Instructions
a) Reproduce the passage of the letter on human trafficking from "Secretary, U.S. Department" to "deeply harmful practice.", with no changes.
b) Answer these questions using the letter on human trafficking:
(i) What street address is given for the Department of State?
(ii) About how many registered refugees does Lebanon host?
(iii) What percentage of the refugees in Turkey live outside of camps?

Secretary, U.S. Department of State

2201 C Street NW

Washington, DC 20520

Dear Secretary Kerry:

We are writing to encourage you and the State Department to continue to do everything possible to combat human trafficking. This reprehensible criminal industry has exploited millions of men, women, and children across the world, and it is our duty as a beacon of freedom to protect the dignity of the most vulnerable populations. We urge you to continue to engage directly with our global partners in ending this deeply harmful practice.

Nowhere is the urgency to stop this practice felt more than in countries experiencing the effects of growing Syrian refugee populations. Lebanon hosts approximately 1 million registered refugees, which means that one in five people in the country is now a refugee. Jordan hosts the largest Syrian refugee camp in the world, with a large enough population to make it the country’s ninth largest city; and Turkey is now host to over 4 million refugees, 90 percent of which live outside of camps. The fragility of the situation in these countries has led to the exponential growth of the threat of human trafficking activity.

Scene-based spatial items
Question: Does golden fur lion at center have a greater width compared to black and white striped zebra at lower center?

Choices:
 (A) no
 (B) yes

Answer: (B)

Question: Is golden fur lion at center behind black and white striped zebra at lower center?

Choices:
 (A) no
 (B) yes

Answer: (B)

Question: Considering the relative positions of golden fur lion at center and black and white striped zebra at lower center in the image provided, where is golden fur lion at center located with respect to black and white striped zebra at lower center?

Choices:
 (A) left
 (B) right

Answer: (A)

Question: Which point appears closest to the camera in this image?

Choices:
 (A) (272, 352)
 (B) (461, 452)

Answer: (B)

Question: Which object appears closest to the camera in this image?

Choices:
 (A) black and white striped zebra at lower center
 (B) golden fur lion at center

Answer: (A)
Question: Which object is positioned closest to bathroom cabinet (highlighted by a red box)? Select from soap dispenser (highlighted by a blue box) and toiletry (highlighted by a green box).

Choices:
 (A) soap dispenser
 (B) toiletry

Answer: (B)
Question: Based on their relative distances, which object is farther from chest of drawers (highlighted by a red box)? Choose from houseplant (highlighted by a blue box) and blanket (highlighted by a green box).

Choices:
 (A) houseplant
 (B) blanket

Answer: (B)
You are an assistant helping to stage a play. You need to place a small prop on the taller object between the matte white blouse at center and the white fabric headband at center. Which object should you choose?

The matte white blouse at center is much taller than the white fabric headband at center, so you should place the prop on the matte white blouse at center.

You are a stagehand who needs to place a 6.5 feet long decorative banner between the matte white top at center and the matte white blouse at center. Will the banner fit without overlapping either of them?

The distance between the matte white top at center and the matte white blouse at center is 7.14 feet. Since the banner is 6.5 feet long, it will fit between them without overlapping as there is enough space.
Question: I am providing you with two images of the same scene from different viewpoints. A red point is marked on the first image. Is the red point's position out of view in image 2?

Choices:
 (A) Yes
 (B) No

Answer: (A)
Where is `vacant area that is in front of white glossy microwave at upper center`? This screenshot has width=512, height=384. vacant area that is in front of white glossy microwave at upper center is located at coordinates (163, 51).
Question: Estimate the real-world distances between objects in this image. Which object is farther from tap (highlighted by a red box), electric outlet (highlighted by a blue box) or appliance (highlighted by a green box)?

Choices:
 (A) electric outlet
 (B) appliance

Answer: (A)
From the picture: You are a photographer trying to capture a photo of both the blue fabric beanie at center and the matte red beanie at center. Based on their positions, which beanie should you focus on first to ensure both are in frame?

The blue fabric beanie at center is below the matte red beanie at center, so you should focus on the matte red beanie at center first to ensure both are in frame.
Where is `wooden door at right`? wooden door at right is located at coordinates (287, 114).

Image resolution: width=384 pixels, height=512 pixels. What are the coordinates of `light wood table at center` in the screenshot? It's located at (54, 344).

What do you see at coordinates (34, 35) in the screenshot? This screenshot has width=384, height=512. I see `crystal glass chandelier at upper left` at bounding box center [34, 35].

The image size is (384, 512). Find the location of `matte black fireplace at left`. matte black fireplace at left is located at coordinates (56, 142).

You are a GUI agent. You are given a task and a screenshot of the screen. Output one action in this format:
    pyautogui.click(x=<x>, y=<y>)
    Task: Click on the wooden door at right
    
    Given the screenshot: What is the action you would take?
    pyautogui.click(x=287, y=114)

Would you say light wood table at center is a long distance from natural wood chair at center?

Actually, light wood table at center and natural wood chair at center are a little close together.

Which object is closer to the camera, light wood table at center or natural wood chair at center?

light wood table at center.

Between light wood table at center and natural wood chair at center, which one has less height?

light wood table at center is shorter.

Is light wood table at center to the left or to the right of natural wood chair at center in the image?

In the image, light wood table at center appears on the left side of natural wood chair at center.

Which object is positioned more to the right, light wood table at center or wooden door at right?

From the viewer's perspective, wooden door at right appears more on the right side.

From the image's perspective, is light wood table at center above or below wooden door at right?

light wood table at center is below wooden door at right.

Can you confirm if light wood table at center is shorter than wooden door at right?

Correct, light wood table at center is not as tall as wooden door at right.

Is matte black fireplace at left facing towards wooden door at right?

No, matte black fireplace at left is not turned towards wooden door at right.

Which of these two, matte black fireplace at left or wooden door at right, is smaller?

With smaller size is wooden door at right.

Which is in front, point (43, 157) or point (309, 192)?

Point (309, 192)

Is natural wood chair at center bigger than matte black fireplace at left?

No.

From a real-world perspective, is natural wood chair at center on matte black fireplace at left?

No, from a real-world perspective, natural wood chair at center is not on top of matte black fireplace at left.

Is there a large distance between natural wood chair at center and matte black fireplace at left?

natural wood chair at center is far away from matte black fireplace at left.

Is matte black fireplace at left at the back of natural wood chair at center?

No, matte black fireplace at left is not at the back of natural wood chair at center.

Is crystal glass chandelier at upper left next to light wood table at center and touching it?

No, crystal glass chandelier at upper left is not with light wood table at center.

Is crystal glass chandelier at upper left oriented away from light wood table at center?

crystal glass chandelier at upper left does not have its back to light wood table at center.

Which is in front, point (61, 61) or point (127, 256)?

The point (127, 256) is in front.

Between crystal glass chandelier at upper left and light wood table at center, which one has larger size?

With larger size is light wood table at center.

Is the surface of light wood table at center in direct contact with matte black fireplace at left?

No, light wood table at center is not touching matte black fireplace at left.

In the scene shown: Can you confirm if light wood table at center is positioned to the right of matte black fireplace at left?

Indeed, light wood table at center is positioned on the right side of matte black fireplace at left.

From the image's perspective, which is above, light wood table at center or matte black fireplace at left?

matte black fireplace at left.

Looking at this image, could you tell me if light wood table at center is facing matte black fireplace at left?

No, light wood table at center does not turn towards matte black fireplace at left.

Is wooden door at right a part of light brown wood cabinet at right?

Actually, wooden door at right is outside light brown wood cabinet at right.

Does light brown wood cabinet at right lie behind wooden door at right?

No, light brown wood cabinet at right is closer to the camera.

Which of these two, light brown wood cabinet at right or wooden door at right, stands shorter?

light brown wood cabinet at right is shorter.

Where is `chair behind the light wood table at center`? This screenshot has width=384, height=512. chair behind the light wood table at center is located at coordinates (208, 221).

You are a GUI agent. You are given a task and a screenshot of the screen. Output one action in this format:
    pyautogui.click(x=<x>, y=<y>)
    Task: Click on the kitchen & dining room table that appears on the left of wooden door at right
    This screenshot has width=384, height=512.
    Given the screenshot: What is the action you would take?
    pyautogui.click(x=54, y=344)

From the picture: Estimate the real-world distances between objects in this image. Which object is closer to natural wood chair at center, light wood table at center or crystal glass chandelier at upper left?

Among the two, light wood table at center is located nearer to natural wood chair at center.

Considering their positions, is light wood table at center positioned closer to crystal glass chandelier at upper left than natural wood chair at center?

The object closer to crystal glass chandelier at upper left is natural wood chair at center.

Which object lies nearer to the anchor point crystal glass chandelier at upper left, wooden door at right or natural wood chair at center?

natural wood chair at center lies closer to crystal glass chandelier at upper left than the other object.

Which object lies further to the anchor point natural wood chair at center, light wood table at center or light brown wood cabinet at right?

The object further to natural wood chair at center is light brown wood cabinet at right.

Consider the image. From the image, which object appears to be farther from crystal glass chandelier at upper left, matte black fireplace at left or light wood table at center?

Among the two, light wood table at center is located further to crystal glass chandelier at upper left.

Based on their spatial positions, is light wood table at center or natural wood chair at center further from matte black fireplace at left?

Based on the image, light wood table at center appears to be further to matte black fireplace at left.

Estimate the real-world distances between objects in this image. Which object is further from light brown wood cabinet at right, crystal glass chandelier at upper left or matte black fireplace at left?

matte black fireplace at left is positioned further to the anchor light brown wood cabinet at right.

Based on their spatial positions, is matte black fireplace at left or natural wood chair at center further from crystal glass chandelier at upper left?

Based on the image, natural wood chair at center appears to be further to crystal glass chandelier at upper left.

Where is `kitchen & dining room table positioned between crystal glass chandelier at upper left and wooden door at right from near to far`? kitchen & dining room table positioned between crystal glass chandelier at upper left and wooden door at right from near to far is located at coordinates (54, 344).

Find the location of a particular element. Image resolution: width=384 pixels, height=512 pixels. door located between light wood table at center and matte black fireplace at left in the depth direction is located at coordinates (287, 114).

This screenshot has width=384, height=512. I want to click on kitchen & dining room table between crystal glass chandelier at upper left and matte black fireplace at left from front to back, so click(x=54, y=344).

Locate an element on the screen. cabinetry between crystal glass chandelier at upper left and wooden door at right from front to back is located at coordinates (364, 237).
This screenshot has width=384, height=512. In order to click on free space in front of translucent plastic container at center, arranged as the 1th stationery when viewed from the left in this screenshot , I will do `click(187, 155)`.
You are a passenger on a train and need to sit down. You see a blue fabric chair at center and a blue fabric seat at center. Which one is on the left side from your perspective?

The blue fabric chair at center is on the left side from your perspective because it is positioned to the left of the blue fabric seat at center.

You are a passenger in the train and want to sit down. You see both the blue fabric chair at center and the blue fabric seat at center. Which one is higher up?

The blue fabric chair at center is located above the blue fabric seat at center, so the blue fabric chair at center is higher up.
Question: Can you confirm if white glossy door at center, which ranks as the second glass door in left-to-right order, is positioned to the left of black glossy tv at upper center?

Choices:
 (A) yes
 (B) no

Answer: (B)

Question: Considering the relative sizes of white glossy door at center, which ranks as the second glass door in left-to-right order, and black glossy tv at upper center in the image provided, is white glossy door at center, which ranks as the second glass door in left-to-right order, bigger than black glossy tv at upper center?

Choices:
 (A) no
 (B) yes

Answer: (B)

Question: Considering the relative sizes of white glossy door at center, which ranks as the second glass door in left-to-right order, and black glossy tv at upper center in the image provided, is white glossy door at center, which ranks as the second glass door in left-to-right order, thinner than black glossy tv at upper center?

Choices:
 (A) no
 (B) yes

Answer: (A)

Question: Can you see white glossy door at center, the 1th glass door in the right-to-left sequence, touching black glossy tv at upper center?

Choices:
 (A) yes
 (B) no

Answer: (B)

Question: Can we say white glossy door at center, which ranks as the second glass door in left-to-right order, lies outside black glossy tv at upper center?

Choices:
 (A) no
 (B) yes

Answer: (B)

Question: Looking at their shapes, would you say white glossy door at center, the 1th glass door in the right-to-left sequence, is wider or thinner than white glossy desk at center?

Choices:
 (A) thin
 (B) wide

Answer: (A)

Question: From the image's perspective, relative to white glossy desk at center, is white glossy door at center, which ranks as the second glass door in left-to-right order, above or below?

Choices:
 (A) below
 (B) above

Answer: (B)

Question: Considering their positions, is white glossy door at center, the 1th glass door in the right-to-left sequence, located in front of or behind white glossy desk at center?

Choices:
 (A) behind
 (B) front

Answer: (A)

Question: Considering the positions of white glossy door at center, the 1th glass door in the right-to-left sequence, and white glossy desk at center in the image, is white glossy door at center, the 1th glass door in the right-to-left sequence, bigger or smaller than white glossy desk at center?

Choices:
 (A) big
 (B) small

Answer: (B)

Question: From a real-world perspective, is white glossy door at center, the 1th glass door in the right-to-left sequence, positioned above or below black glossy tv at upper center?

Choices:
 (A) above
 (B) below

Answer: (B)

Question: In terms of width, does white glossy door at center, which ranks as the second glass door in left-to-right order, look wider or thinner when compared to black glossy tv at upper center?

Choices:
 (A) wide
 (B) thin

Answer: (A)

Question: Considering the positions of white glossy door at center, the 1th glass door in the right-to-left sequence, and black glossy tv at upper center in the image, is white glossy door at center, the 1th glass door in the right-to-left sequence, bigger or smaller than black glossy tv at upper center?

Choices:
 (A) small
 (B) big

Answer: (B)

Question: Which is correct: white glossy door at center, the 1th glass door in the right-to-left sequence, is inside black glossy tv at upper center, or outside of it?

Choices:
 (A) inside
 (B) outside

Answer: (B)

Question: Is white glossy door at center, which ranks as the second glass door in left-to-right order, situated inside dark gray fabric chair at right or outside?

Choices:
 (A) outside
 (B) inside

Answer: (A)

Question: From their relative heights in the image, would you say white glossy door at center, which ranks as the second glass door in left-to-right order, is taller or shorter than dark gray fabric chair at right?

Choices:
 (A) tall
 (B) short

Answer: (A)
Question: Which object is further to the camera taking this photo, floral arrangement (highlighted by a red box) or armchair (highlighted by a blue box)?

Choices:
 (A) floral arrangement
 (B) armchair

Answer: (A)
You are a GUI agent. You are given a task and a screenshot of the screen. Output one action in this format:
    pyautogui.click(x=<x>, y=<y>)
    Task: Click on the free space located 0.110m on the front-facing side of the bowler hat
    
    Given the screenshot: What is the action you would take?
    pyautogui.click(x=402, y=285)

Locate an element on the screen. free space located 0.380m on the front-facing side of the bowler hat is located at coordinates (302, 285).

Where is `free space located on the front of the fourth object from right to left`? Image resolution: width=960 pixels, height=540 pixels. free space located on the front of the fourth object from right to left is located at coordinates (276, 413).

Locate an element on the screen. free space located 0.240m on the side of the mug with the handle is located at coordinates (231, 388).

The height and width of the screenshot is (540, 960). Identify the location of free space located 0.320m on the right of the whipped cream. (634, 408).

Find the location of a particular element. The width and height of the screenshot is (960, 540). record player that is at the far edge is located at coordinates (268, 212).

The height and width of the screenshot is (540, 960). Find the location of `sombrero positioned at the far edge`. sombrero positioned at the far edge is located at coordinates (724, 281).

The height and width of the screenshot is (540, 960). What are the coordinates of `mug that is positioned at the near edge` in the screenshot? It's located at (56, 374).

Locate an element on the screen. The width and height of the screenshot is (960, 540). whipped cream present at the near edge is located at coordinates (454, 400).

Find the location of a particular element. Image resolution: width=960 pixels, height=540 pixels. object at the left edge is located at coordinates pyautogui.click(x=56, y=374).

Answers provided
a)
Secretary, U.S. Department of State

2201 C Street NW

Washington, DC 20520

Dear Secretary Kerry:

We are writing to encourage you and the State Department to continue to do everything possible to combat human trafficking. This reprehensible criminal industry has exploited millions of men, women, and children across the world, and it is our duty as a beacon of freedom to protect the dignity of the most vulnerable populations. We urge you to continue to engage directly with our global partners in ending this deeply harmful practice.

b)
(i) 2201 C Street NW, Washington, DC 20520
(ii) Approximately 1 million
(iii) 90 percent